The findings of current study support the one-policy might have positive effects in children’s OHRQoL. China unveiled the universal two‐child policy since 2016, and family size will be larger in the future [
53]. To improve children's oral health and oral health equity, oral health policy makers should pay attention to the impact of family planning policy on children's oral health and the corresponding policy should be developed when necessary.
Several limitations of the current study should be mentioned. Due to the one child policy implemented in China, we only collected data on single or non-single children and failed to investigate the impacts of the number of siblings on children’s OHRQoL. It is well known that one-child policy affected the sex ratio in China [
54], and sex ratio is not likely to change current result.

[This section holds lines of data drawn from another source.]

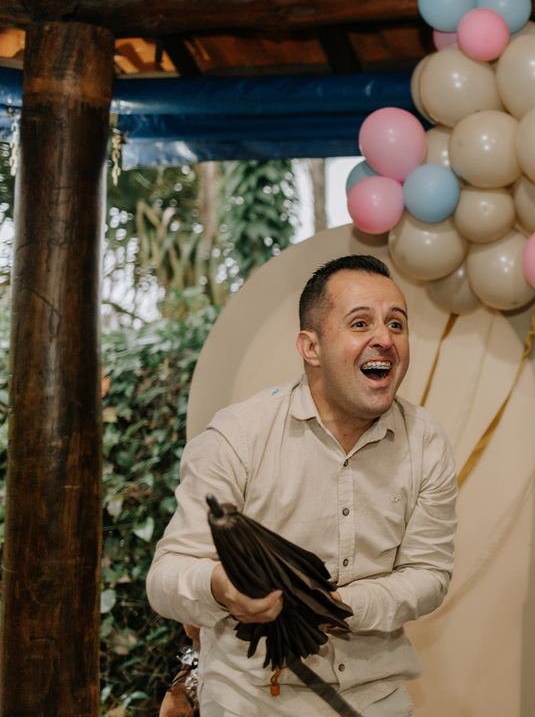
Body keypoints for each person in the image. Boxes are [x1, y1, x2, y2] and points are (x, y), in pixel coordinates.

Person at [148, 254, 458, 717]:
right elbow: (165, 578)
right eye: (360, 323)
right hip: (249, 700)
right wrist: (220, 587)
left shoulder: (426, 440)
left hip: (375, 697)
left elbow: (429, 574)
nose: (385, 338)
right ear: (310, 347)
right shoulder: (238, 435)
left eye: (396, 324)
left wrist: (334, 606)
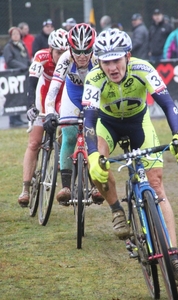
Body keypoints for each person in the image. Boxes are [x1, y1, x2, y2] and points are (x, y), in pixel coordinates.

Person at [81, 28, 178, 285]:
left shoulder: (143, 68)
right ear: (99, 61)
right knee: (95, 162)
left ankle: (174, 257)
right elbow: (88, 120)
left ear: (128, 57)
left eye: (116, 60)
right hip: (106, 126)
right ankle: (117, 209)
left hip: (137, 124)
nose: (112, 67)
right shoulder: (94, 78)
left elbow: (168, 103)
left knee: (155, 184)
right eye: (106, 61)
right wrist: (95, 154)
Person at [43, 23, 103, 206]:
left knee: (96, 135)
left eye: (87, 51)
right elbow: (52, 92)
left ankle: (95, 185)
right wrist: (50, 114)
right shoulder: (65, 59)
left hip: (95, 93)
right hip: (73, 94)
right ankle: (66, 186)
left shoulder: (100, 58)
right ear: (70, 48)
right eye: (78, 51)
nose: (83, 56)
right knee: (69, 135)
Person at [18, 28, 69, 207]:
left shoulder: (72, 58)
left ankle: (66, 185)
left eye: (64, 52)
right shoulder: (41, 57)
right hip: (43, 98)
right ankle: (25, 188)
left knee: (67, 137)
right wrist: (31, 106)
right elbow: (30, 84)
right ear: (50, 50)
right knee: (34, 143)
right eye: (58, 52)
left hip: (64, 99)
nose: (61, 55)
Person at [3, 26, 31, 127]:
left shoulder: (22, 46)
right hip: (14, 75)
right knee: (13, 97)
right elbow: (9, 60)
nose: (16, 36)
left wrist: (30, 65)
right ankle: (13, 119)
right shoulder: (8, 47)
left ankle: (18, 117)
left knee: (21, 96)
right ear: (11, 36)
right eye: (14, 34)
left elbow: (27, 58)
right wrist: (23, 67)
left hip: (23, 75)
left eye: (17, 34)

According to statistical data of Beijing in 2015, male to female ratio among Beijing children aged 10–14 years is 107:100, which is close to 1:1. Results from the gender-weighted data were consistent with current results, which further suggests that the sex ratio is not likely to change current result. However, the national sex ratio was more imbalanced than that in Beijing. When the evidence is applied to other children, the possible impact of gender should be considered. Due to sample size limitation, we did not conduct gender-stratified analysis, but we included gender as a controlled variable in this study and tried to control its effect. Future research can further test the multiple interaction among gender, single children, and location. Besides, only the severity of oral health daily impacts was assessed, and the OIDP score and prevalence were calculated in this study. Future studies could apply the original version assessing the frequency and severity of both impacts and conduct a more detailed analysis.